I do think there is a problem with marriage not being valued or taken seriously enough anymore, and I really appreciate that Kent does. He made a commitment to me and a promise to God, and he is keeping both of those, most importantly because he wants to. I’ve heard it said that a volunteer is often the most productive worker because they are choosing to do whatever it is. I think this applies to a happy marriage as well. I’m grateful that Kent and I made good decisions so that neither one of us felt “forced” into our relationship. He married me because he loved me and he wanted to. And he stays married to me because he loves me and he wants to be. I feel that when you know the other person is in the relationship because it’s what they wanted, it makes it easier to work through issues and have difficult conversations. You aren’t afraid of confronting things because you know he wants to find a solution just as much as you do. So thank you Kent for choosing to be with me and choosing to be happy with me. It is a choice, you know.

I’m also really grateful of Kent’s faith in God. You could say his faith in God is what brought us together considering we met each other at church. It is certainly a huge part of what keeps us together. Kent and I were having a conversation a little while ago and he told me, “No one seems to believe it, but God’s way is really the easy way.” It’s really true. If you’re focused on following what God teaches, what he wants us to be doing, your life is so much easier and happier – even through the tough times. Maybe especially through the tough times.

Kent impresses me with his ability to remember God at all times – to reach out to Him when we need to. Last May we received devastating news that Kent’s sister-in-law had been admitted to the hospital, and things did not look good. Kent immediately prayed, and we did that a number of times over the next few days as Alice continued to decline. This was an incredibly hard time, but Kent’s faith that God knew what He was doing and He was looking over Alice is what helped us deal with it. It has been a huge factor in coping with her passing as well. I’m grateful that I have Kent to lead our family and keep us in the right direction. Our marriage, family, and life are certainly better for it.

One of my favorite things is listening to Kent help Hendrik pray. There have been times that Hendrik would wake up crying because his knee/ear/arm/toes/head hurt. We have come to believe that these are phantom injuries since they don't seem to plague him during the day. But on one occasion, Kent got up to check on Hendrik and I overheard his typical complaint. And then I heard Kent say, "Well, why don't we pray and ask Heavenly Father to help you feel better?" Then he walked Hendrik through a very simple prayer. Honestly, I don't think I would have done the same thing. I would have relied on my own ability to comfort my son and missed out on an opportunity to teach him that God loves him. 

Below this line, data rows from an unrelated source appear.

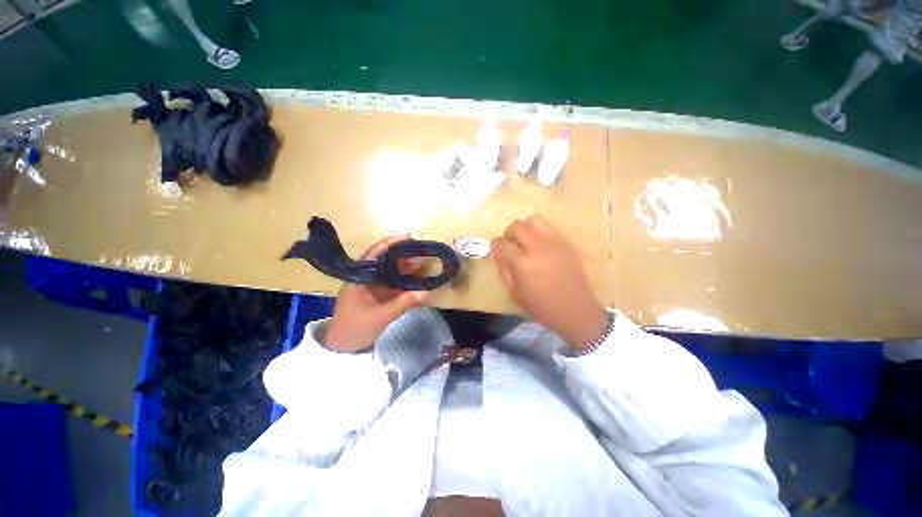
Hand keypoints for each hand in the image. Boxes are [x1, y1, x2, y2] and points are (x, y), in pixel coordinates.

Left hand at [322, 234, 428, 352]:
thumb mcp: (381, 316)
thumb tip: (426, 292)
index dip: (391, 243)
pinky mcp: (376, 295)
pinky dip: (404, 281)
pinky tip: (416, 279)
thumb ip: (404, 303)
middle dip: (404, 255)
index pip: (375, 254)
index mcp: (359, 278)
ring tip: (423, 263)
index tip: (408, 236)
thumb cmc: (355, 328)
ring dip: (406, 268)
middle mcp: (365, 278)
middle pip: (385, 261)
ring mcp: (371, 286)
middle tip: (422, 251)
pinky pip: (392, 283)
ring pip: (390, 272)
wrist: (342, 347)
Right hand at [491, 215, 609, 350]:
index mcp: (523, 263)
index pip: (501, 243)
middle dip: (508, 233)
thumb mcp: (513, 291)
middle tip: (510, 245)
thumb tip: (498, 251)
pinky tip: (540, 246)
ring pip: (534, 220)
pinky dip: (539, 232)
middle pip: (517, 226)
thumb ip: (503, 268)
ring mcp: (555, 242)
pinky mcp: (566, 243)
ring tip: (525, 241)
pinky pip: (548, 228)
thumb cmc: (541, 306)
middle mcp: (538, 247)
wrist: (575, 310)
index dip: (495, 246)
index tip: (496, 251)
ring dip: (524, 228)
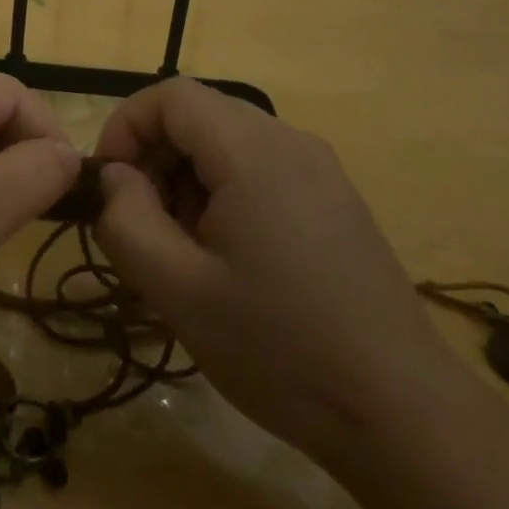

I think Kent is really humble about his faith and often points out others that he thinks are so strong. But I see on a daily basis the power of Kent’s faith and I’m grateful that I have his example to follow.


1 comment:

Brian said...

I like how Kent said "God's way is really the easy way." It's true, and not only that, but the best way. In everything we do -- at home, work, school, or play. Kent teaching Hendrik to pray is one of the best things he can do in a world that increasingly thinks they can do it on their own. But we all need help -- both individually and as a society. Especially considering things like fidelity, as you mentioned, are becoming less and less valued.

If Hendrik (and other children) would grow up knowing he can turn to God for ANY problem, he will be of exceptionally great service to the people in this world.